-- AVAILABLE DATA follows --

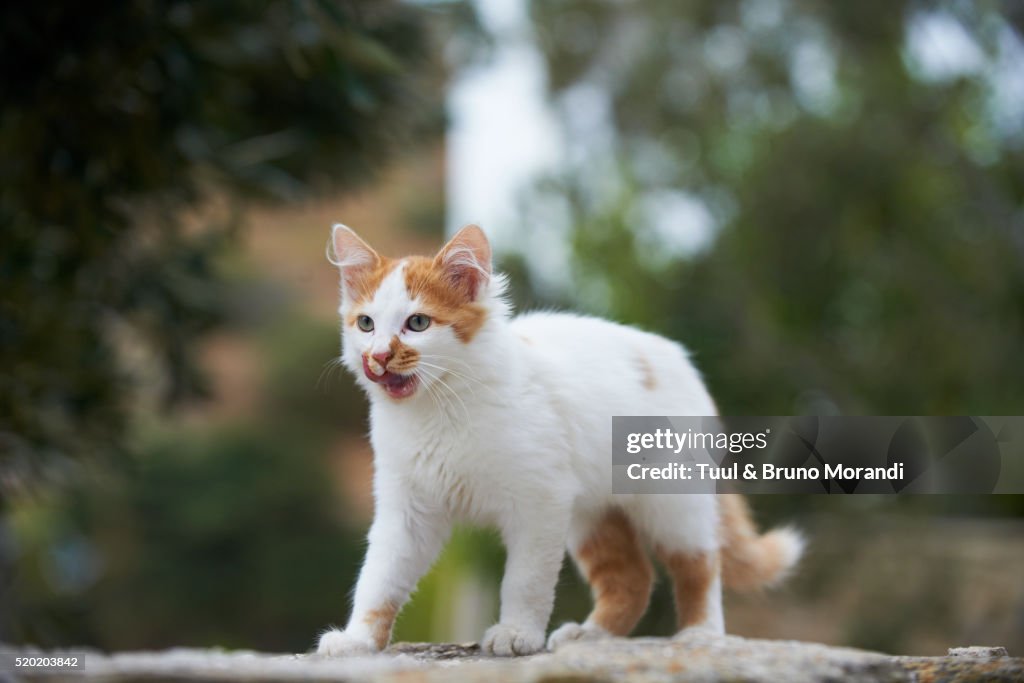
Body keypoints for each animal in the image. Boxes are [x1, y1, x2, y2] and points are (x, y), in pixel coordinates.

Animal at [315, 224, 802, 655]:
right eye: (365, 324)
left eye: (417, 323)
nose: (378, 356)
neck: (439, 411)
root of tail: (678, 359)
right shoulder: (407, 510)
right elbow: (379, 578)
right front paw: (359, 640)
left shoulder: (539, 501)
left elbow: (524, 580)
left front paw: (516, 633)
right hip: (593, 513)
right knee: (632, 579)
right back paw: (592, 636)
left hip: (670, 500)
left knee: (699, 563)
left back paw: (701, 634)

-- AVAILABLE DATA concluded --

• **TASK DIRECTIONS**
Repeat the records above exactly, without pictures.

• **SOLUTION FOR THIS PROBLEM**
Body keypoints for each animal in the image. Boxes are [x1, y1, x2, y2] and points are (x, y), in pixel coordinates.

Animal at [315, 224, 802, 655]:
right eye: (365, 324)
left eye: (417, 323)
nose: (378, 356)
neck: (439, 411)
root of tail: (678, 359)
right shoulder: (407, 510)
right elbow: (379, 578)
right front paw: (359, 640)
left shoulder: (539, 501)
left elbow: (524, 580)
left front paw: (516, 633)
right hip: (593, 513)
right knee: (632, 579)
right back paw: (592, 636)
left hip: (670, 500)
left knee: (699, 563)
left back paw: (701, 634)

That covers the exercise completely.